Ninguém entra para a religião dos orixás pensando em ser mãe-de-santo, pelo menos as pessoas sensatas, explica Mãe Stella. “Porque aí não é algo espiritual, passa a ser uma coisa de superação. No candomblé, a gente não tem que superar o outro, tem que superar a si próprio”, defende ela. E foi o que aconteceu com as líderes de duas das mais importantes e antigas casas da Bahia – o Afonjá e o Cobre – num cotidiano de trabalho, esforço e dedicação contínua ao sacerdócio, porque os ritos tradicionais que se praticam nessas casas são exigentes e, por isso mesmo, fortalecem e educam aqueles que os praticam. No caso do Cobre, que chegou a permanecer fechado por alguns anos, a retomada do funcionamento da casa foi uma convocação espiritual. Quem mais lucra com o trabalho do Afonjá e do Cobre é a própria cidade, que encontra nesses lugares fontes de conhecimento e proteção. Eugênia Anna dos Santos fez uma opção ousada: comprou um terreno para a sua roça num lugar distante e ermo, o Alto do São Gonçalo do Retiro. Para chegar lá, era preciso subir uma ladeira íngreme que o mato praticamente dominava. Mas, em 1910, todos estavam contentes. Depois de passar por vários endereços, o grupo estava finalmente na sua casa definitiva: o Ilê Axé Opô Afonjá. A fundadora do Afonjá, mais conhecida como Mãe Aninha ou Obá Biyi, sabia o que estava fazendo. Filha de um casal de africanos grunci ela foi iniciada pelos nagôs da Casa Branca. Desde quando deixou o antigo terreiro, Aninha sempre buscou congregar boas colaborações e estabelecer parcerias, inclusive, com muitos homens, como o lendário Miguel Sant’Anna, Martiniano Eliseu do Bonfim – que morou muitos anos na Nigéria e a auxiliou a resgatar aqui os 12 Obás de Xangô, os ministros do rei -, ou os intelectuais Donald Pierson, Jorge Amado e Edison Carneiro – que ela escondeu da ditadura de Vargas. O mesmo Getúlio Vargas com quem Aninha conversou quando esteve na antiga capital federal, Rio de Janeiro, em busca de apoio para a sua religião. Como deputado, o seu amigo Jorge Amado conseguiu aprovar uma lei que estabelecia a liberdade de culto no país, que só foi se tornar efetiva na Bahia somente muitos anos depois. No governo de Roberto Santos, em 17 de janeiro de 1976, foi assinado um novo decreto eliminando a necessidade de registro, pagamento de taxa e licença da polícia para o funcionamento dos terreiros.
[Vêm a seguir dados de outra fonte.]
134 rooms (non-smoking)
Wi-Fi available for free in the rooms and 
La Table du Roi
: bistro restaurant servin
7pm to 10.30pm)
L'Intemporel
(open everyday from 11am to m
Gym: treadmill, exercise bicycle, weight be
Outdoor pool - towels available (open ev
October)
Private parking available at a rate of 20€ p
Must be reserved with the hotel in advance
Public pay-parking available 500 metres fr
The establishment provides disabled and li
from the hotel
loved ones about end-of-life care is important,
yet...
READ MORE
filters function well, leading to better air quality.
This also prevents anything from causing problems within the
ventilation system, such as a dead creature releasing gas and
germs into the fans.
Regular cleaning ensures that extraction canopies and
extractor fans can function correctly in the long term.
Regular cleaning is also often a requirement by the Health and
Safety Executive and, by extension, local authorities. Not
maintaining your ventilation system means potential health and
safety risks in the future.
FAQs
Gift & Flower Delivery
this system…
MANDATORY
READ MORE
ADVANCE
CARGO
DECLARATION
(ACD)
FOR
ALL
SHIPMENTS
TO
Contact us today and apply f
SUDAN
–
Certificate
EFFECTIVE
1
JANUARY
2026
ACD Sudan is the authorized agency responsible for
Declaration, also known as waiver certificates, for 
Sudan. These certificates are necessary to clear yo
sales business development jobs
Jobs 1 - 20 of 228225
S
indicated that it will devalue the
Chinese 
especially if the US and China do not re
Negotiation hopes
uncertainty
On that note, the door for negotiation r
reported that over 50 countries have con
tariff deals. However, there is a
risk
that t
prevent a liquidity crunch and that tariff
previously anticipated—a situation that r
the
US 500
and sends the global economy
Martiniano Eliseu do Bonfim

Nessa época, em que o risco de ter a sua casa religiosa invadida pela polícia estava sempre presente, conseguir simpatizantes e boas amizades era uma necessidade. Os contatos com a Igreja Católica também eram freqüentes, como explica Mãe Stella: “Mãe Aninha se integrou na Igreja Católica para ter status, porque quem mandava era o branco e essa era a religião do branco”. Foi na sua época também que se criou a Sociedade Civil Cruz Santa Opô Afonjá. Até os meios acadêmicos se curvaram à sabedoria e força dessa mulher, dona de uma quitanda. Em 1936, ela participou do II Congresso Afro-Brasileiro com uma comunicação sobre alimentação litúrgica. Com a morte de Mãe Aninha, assumiu Mãe Bada, de 1939 a 1941 e, então, chegou a vez de Mãe Senhora, a poderosa filha de Oxum e bisneta de Marcelina Obatossi, que seguiu à frente do Afonjá de 1942 a 1967. Vigorosa e de personalidade forte, ao lado de Menininha do Gantois, Senhora foi uma das mães-de-santo baianas que mais homenagens recebeu em vida e que mais longe levou a sua tradição religiosa. Em 1965, ela foi ao Rio de Janeiro receber o título de Mãe Preta do Ano, no Maracanã. Em Madureira, existe um busto em sua homenagem. Com a ajuda do fotógrafo e antropólogo Pierre Verger, ela restabeleceu importantes contatos com a África, mantidos por seu filho, Mestre Didi. De lá, recebeu o título de Iya Nassô.